Apollinaire sait manier avec beaucoup de virtuosité les formes traditionnelles de la
versification. En témoignent la divine perfection des quintils d'octosyllabes. Mais il
s'emploie volontairement à brouiller l'ancien jeu des vers en variant les strophes et les
mètres jusqu'à l'informe. Faire d'un vers unique un poème ("Chantre"), transformer un
conte en prose en poème par le simple jeu des alinéas (" La Maison des morts"),
déconstruire un sonnet pour en faire un poème informe de quinze vers ("Les
Colchiques"), opérer des dérèglements dans les rimes ( les vers assonancés de "La
Loreley") et dans la métrique par le mélange des vers réguliers et des vers libres, c'est
ériger la surprise en principe d'écriture poétique et l'incertitude en épistémè moderne.
III."UN LYRISME NEUF"
La libération des formes poétiques témoigne d'abord de la libération du sujet lyrique.

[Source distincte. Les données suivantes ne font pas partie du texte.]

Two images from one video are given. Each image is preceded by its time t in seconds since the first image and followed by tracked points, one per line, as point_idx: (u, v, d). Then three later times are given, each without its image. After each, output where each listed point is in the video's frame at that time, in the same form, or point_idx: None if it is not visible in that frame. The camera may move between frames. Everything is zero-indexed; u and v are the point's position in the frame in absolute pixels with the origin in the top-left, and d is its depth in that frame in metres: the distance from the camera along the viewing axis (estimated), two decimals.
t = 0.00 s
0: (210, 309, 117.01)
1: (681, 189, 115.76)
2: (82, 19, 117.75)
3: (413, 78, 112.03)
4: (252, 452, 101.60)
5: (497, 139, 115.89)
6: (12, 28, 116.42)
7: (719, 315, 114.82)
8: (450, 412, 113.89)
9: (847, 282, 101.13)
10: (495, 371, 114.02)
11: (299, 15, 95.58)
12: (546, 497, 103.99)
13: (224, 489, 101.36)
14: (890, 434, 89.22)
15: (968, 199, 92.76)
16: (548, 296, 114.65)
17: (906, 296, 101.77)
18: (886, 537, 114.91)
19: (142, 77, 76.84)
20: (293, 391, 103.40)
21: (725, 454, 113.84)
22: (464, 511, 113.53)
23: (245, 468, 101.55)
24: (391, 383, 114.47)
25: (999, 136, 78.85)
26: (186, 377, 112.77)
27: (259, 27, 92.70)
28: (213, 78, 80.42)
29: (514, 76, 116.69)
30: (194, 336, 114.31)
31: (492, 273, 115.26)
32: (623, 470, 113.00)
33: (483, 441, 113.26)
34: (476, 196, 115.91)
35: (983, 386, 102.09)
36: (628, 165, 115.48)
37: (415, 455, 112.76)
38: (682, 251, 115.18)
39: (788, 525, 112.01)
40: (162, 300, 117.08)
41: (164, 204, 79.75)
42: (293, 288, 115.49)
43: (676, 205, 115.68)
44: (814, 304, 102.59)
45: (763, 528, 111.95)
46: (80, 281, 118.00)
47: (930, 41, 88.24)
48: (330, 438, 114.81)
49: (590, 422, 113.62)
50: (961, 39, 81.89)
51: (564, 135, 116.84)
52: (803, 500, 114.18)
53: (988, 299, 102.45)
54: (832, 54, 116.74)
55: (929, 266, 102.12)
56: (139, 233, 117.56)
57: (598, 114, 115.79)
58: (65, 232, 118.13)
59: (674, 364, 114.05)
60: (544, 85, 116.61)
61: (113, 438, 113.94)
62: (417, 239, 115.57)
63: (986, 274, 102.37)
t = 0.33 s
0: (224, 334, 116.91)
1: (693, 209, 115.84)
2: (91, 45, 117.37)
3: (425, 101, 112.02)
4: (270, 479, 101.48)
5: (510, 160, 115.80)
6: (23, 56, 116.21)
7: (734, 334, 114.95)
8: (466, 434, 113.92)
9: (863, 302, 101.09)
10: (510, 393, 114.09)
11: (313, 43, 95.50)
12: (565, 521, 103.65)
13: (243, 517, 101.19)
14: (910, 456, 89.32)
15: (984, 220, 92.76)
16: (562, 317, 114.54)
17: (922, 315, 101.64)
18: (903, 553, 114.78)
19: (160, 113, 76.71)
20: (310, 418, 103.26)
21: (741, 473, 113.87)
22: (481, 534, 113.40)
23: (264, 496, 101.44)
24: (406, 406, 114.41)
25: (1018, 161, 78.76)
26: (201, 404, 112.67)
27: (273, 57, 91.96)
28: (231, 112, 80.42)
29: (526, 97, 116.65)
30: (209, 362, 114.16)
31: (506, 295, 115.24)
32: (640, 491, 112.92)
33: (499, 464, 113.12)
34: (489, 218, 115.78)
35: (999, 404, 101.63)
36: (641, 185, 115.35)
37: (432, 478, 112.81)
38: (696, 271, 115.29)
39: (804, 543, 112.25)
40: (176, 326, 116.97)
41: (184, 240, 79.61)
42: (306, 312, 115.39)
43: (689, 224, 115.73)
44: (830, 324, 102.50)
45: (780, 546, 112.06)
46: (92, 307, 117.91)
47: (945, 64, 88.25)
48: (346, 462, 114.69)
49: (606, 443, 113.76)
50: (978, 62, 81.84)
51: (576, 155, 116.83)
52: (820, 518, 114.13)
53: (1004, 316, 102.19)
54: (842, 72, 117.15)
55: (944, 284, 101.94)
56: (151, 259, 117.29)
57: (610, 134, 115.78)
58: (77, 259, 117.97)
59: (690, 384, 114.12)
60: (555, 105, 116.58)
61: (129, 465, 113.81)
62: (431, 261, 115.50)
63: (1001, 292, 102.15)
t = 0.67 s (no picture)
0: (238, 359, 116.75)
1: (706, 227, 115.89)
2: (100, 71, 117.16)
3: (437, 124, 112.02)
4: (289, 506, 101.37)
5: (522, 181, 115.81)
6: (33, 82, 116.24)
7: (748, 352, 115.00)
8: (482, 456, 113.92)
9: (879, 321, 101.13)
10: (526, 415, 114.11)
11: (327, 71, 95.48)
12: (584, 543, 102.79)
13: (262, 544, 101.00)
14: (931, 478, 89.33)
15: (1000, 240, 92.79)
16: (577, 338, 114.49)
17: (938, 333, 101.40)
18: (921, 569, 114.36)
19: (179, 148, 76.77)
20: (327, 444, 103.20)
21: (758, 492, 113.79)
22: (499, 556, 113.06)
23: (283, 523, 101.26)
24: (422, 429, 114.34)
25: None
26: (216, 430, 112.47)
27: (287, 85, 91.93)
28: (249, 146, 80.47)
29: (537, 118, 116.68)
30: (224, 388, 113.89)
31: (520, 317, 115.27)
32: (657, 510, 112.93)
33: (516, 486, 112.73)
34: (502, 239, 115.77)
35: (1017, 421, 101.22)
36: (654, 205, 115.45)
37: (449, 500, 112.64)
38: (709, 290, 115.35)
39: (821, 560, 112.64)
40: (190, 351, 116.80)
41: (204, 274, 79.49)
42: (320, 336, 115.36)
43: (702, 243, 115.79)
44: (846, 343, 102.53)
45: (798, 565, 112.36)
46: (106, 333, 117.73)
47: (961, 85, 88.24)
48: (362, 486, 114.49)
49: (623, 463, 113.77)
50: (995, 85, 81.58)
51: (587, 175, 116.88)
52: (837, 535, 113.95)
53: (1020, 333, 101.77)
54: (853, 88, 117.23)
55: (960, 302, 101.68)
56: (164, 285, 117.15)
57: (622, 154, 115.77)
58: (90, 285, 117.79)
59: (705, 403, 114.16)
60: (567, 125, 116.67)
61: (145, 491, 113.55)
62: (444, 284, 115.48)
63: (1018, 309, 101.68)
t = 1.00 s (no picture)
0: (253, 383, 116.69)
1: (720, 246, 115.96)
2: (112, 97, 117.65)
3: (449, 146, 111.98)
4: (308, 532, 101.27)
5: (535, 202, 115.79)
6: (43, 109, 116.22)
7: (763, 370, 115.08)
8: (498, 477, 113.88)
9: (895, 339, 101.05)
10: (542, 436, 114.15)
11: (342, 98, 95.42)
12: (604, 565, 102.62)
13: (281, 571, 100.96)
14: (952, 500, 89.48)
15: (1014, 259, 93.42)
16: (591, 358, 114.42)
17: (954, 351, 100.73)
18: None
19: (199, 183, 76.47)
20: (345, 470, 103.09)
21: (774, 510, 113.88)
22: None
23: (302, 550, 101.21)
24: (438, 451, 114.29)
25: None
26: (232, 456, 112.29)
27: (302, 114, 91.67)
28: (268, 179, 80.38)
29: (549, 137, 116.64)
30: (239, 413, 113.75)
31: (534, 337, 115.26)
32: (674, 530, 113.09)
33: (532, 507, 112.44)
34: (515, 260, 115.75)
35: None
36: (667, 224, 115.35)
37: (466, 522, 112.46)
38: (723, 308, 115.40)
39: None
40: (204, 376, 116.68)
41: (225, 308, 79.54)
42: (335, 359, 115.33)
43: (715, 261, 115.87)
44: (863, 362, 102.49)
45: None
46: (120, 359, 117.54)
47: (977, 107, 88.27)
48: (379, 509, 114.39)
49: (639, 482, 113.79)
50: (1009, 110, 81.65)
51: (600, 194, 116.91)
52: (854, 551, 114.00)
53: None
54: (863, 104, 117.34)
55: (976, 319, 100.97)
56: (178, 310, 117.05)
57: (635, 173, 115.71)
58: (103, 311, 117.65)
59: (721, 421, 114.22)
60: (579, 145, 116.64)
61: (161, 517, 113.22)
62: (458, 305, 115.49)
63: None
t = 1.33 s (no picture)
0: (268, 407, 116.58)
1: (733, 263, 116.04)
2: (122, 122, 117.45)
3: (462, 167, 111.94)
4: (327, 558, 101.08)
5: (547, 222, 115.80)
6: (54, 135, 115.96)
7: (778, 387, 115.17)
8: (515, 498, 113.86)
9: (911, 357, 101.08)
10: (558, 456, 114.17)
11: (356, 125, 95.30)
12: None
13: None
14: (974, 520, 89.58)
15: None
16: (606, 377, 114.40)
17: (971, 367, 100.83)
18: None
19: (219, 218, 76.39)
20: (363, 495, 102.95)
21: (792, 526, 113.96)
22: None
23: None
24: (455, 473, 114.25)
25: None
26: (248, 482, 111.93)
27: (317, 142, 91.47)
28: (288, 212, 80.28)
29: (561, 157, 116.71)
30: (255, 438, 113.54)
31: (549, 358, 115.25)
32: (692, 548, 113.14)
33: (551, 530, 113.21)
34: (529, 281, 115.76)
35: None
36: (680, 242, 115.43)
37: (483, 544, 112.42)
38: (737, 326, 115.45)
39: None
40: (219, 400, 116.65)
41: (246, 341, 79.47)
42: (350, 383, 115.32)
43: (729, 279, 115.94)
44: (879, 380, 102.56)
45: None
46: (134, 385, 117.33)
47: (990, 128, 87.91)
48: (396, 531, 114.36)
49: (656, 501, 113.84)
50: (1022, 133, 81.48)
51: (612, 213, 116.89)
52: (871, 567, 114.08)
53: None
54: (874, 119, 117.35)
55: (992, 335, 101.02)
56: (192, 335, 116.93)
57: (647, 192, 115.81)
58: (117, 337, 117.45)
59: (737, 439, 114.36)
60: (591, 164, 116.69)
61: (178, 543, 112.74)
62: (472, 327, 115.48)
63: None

Tourné vers le monde contemporain et l'avenir, le poète laisse derrière lui la troupe
mortifère des femmes fatales. Tel un alcool, le contact brûlant avec la modernité met
en sourdine les sentiments et éveille les sens, le désir. Bien avant l'hymne aux "sens
chéris" qui ouvre Calligrammes, le poème "Cortège'' en appelle aux "cinq sens et
quelques autres" pour créer un droit de préhension conquérante. Mais c'est surtout
avec les poèmes du feu à partir de 1908 (" Le Brasier", " Les Fiançailes", le début de
"Cortège" ) que s'opère l'autographie d'une renaissance et d'un renouveau poétique: le
sacrifice par le feu est initiation; la métamorphose annonce une ardeur créatrice
focalisée sur l'avenir:
Je flambe dans le brasier à l'ardeur adorable
Libéré de la poésie sentimentale rivée sur le passé, le poète découvre grâce à ses sens
ses pouvoirs visionnaires. C'est que les sens lèvent le voile sur des réalités au-delà du
monde sensible:
Comment comment réduire
L'infiniment petite science
Que m'imposent mes sens
[…]
Je voudrais éprouver une ardeur infinie
Monstre de mon ouïe tu rugis et tu pleures
Le tonnerre te sert de chevelure
Et tes griffes répètent le chant des oiseaux
Le toucher monstrueux m'a pénétré m'empoisonne
Mes yeux nagent loin de moi
Et les astres intacts sont mes maîtres sans épreuve
La bête des fumées a la tête fleurie
Et le monstre le plus beau
Ayant la saveur du laurier se désole
Ce désir de renouveau poétique est également exprimé dans "L'Emigrant du Landor
road" où la perspective des "prairies lyriques" d'Amérique a valeur de renaissance
après l'adieu désinvolte à Annie. Advient ainsi un je héroïque qui tend à gommer le
lyrisme personnel. Un élargissement cosmique fait du poète, "voleur de feu" selon le
mythe rimbaldien, un sujet lyrique souverain:
Je n'ai plus pitié de moi
Et ne puis exprimer mon tourment de silence
Et tous les mots que j'avais à dire se sont changés en étoiles
Un Icare tente de s'élever jusqu'à chacun de mes yeux
Et porteur de soleils je brûle au centre de deux nébuleuses
Une épopée du moi transcendant dessine les figures impersonnelles du poète prophète
et de l'enchanteur ressuscité. Dans "Vendémiaire", poème de l'hybris, un sacrifice
unanimiste fait couler dans un mouvement convergent tout le sang et tout le vin de
l'Europe dans "le gosier"d'un poète "ivre d'avoir bu tout l'univers".
CONCLUSION
En dépit de la persistance du passé et de la tradition revisitées, l'engouement pour le
nouveau, au-delà de ce qui est simplement et temporairement moderne, inscrit la
nouveauté dans le transitoire et dans la dynamique d'un devenir toujours autre: " Mon
idéal d'art: mes sens et mon imagination, point d'idéal, mais la vérité toujours
nouvelle". Loin de toute séchresse expérimentale, cette poétique nouvelle allie
sincérité de l'émotion et authenticité de l'invention. C'est que chez Apollinaire, l'art
poétique est en même temps poésie au premier degré. Eu égard à l'intensité du monde
contemporain et à l'effervescence des avant-gardes, le dernier élégiaque en date cède
la place au dernier ( au sens superlatif ) lyrique moderne, le plus accompli, le plus
extrême dans la quête de nouveaux domaines poétiques.